*Exercises to complete*:
1. In the rockpro64 bug thread, which GCC version did Alexandru Elisei also use to build the kernel?
2. Extend the rockpro64 bug thread past its final line.

*Document text*:

Re: [BUG] rockpro64 board hangs in console_init() after commit 10e14073107d

From: Jan Kara
Date: Tue Jun 14 2022 - 09:58:59 EST


On Tue 14-06-22 14:23:32, Petr Mladek wrote:
> On Mon 2022-06-13 17:54:35, Alexandru Elisei wrote:

<snip>

> > Config can be found at [1] (expires after 6 months). I've also built the
> > kernel with gcc 10.3.1 [2] (aarch64-none-linux-gnu), same issue.
> >
> > I've bisected the build failure to commit 10e14073107d ("writeback: Fix
> > inode->i_io_list not be protected by inode->i_lock error"); I've confirmed
> > that that commit is responsible by successfully booting the board with a
> > kernel built from v5.19-rc2 + the above commit reverted.
>
> It is strange. I can't see how consoles are related to filesystem
> writeback.
>
> Anyway, the commit 10e14073107d ("writeback: Fix inode->i_io_list not
> be protected by inode->i_lock error") modifies some locking and
> might be source of possible deadlocks.

Yes, I've got other reports from ARM people that this commit causes issues
for them (kernel oops or so) so the locking changes are likely at fault...

> I am not familiar with the fs code. But I noticed the following.
> The patch adds:
>
> + if (!was_dirty) {
> + wb = locked_inode_to_wb_and_lock_list(inode);
> + spin_lock(&inode->i_lock);
>
> And locked_inode_to_wb_and_lock_list() is defined this way:
>
> /**
> * locked_inode_to_wb_and_lock_list - determine a locked inode's wb and lock it
> * @inode: inode of interest with i_lock held
> *
> * Returns @inode's wb with its list_lock held. @inode->i_lock must be
> * held on entry and is released on return. The returned wb is guaranteed
> * to stay @inode's associated wb until its list_lock is released.

*Dataset*:
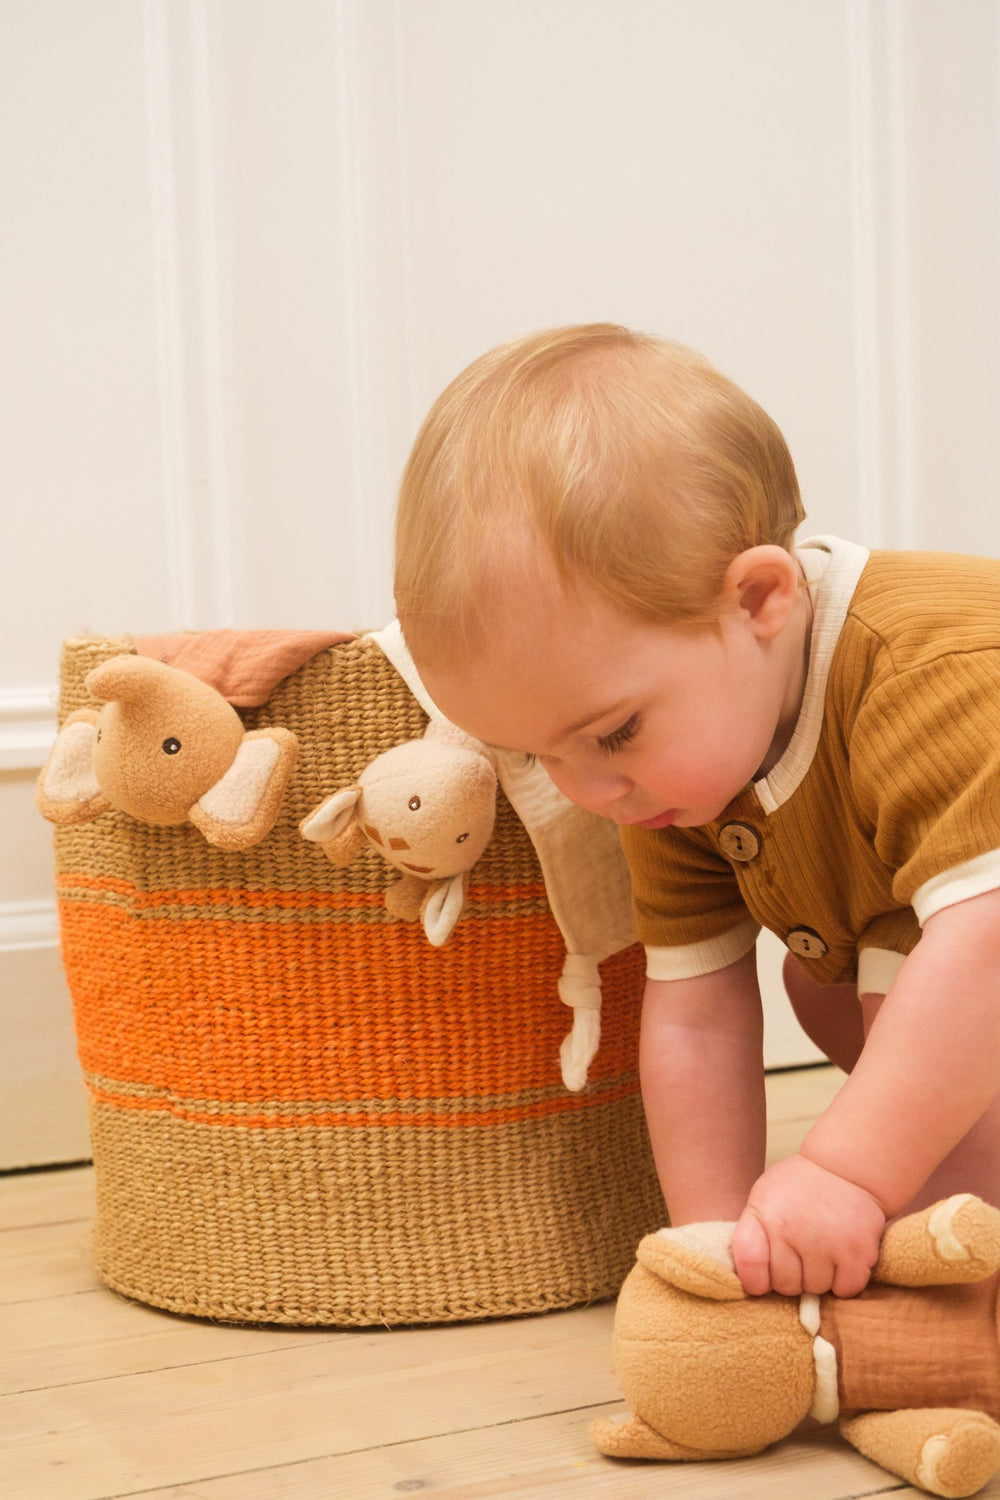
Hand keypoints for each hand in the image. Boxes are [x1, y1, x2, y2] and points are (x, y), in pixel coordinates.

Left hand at [731, 1153, 885, 1298]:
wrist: (845, 1166)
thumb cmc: (799, 1187)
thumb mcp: (764, 1198)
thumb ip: (753, 1235)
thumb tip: (750, 1282)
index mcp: (766, 1216)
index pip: (750, 1266)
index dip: (755, 1279)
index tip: (763, 1277)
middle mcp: (794, 1231)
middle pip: (786, 1286)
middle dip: (792, 1276)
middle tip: (801, 1252)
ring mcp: (828, 1242)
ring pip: (817, 1289)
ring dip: (819, 1277)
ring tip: (822, 1249)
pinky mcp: (859, 1251)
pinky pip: (846, 1289)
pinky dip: (845, 1281)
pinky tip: (842, 1257)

*Responses in order*:
1. gcc 10.3.1 (aarch64-none-linux-gnu).

2.
> */
> static struct bdi_writeback *
> locked_inode_to_wb_and_lock_list(struct inode *inode)
> __releases(&inode->i_lock)
> __acquires(&wb->list_lock)
> {
> while (true) {
> struct bdi_writeback *wb = inode_to_wb(inode);
>
> /*
> * inode_to_wb() association is protected by both
> * @inode->i_lock and @wb->list_lock but list_lock nests
> * outside i_lock. Drop i_lock and verify that the
> * association hasn't changed after acquiring list_lock.
> */
> wb_get(wb);
> spin_unlock(&inode->i_lock);
>
> It expects that inode->i_lock is taken before. But the problematic
> commit takes it later. It might mess the lock and cause a deadlock.

No. AFAICS inode->i_lock is held on entry to
locked_inode_to_wb_and_lock_list(). The function releases it so we have to
grab it again. The locking is ugly here but correct in this regard.

It rather likely has to do something with reordering the checks and running
locked_inode_to_wb_and_lock_list() on inodes for which we previously didn't
do it but I have to yet fully understand why things crash...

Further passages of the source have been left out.